Task details> Print word for word the lines of the rows below, starting at the one that contains "Which category has" and ending at the one that contains "What is the difference between the maximum". Leave the pictures out of your answer.
[Provided data Boundary: Start]
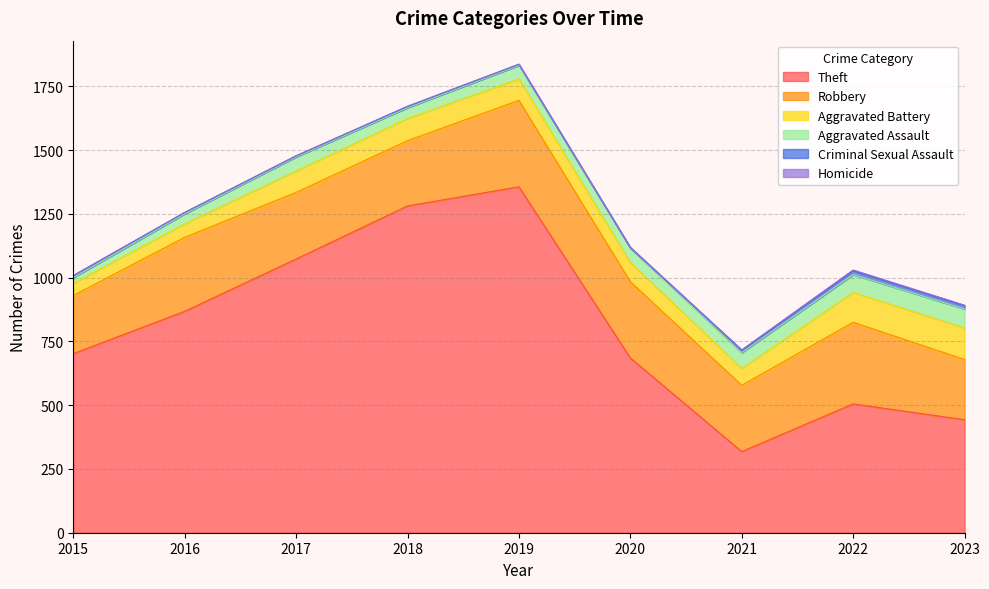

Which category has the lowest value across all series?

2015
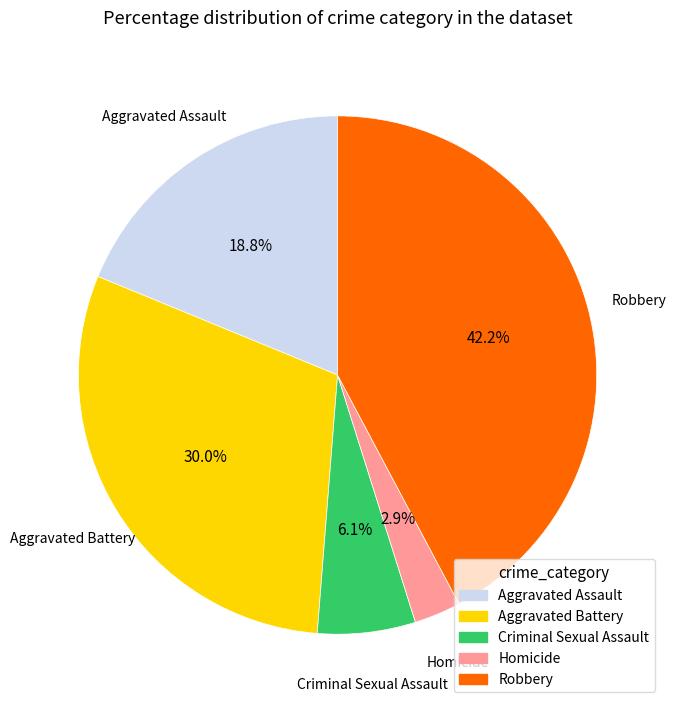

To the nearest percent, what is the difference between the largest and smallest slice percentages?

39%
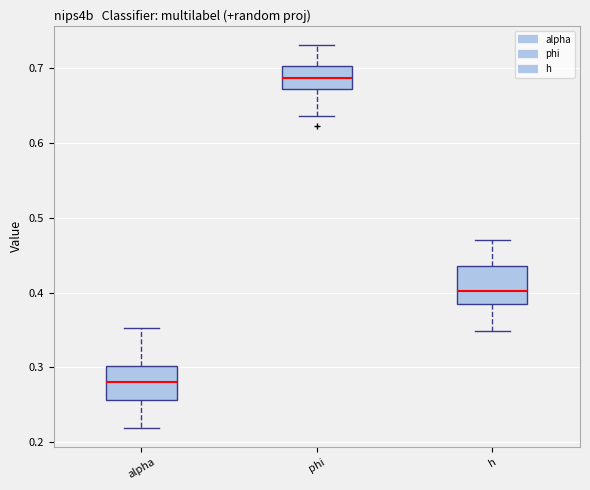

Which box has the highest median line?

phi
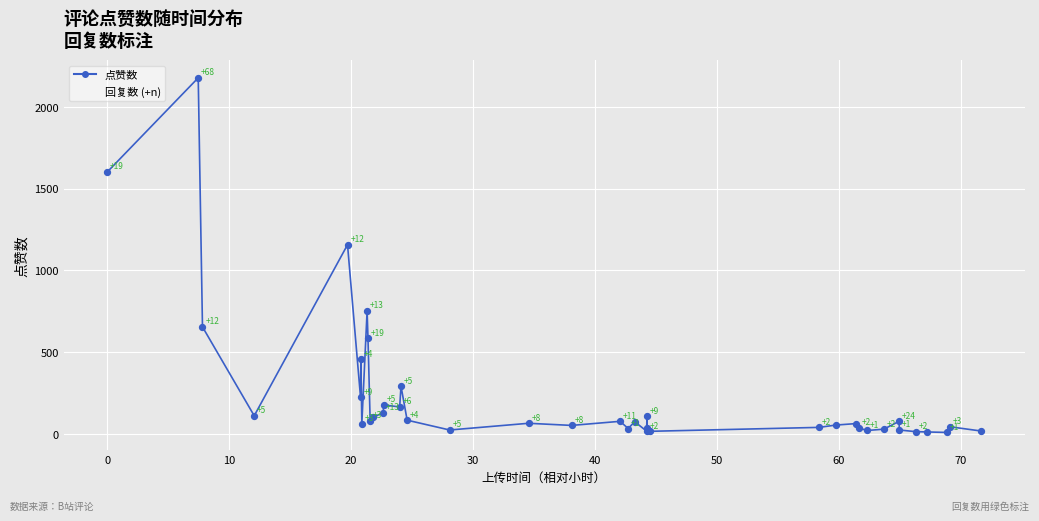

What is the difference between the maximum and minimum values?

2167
[Provided data Boundary: End]
[Provided data Boundary: Start]
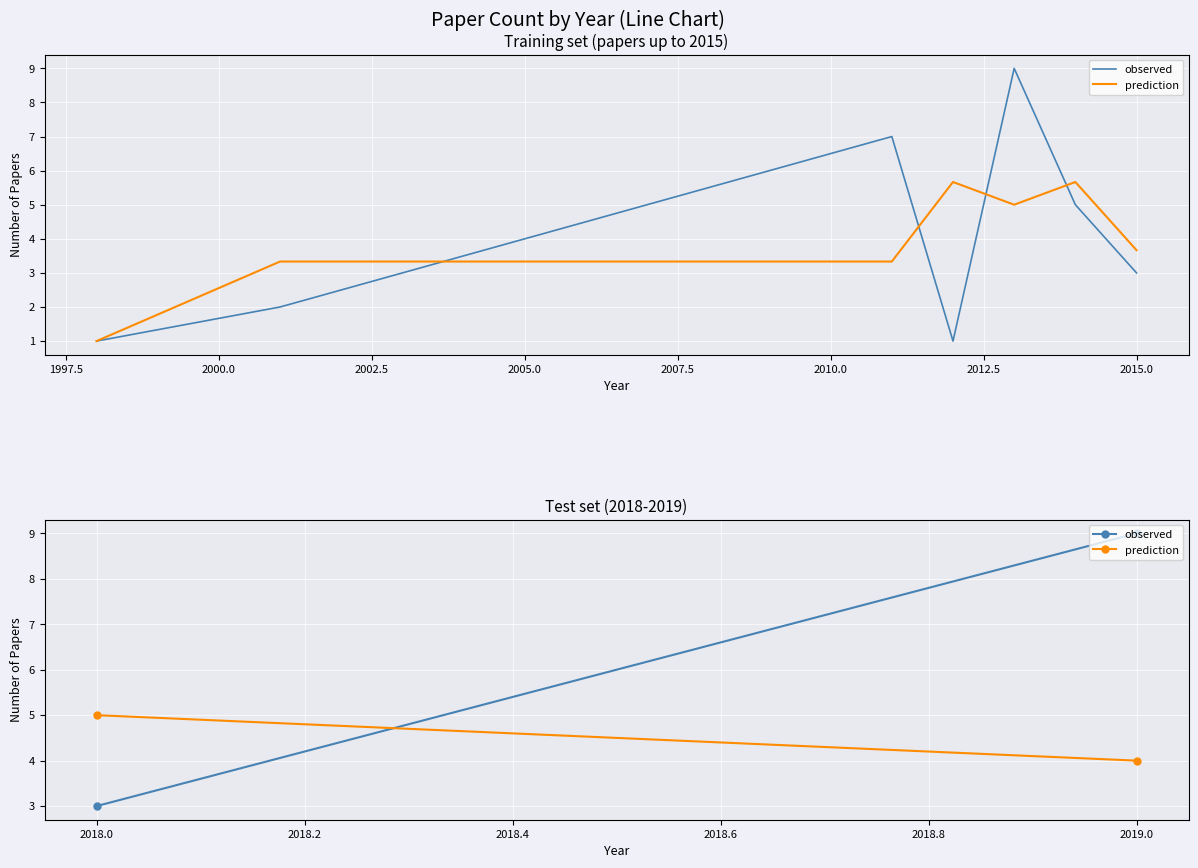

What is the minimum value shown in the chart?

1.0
[Provided data Boundary: End]
Result>
Which category has the lowest value across all series?

2015

To the nearest percent, what is the difference between the largest and smallest slice percentages?

39%

Which box has the highest median line?

phi

What is the difference between the maximum and minimum values?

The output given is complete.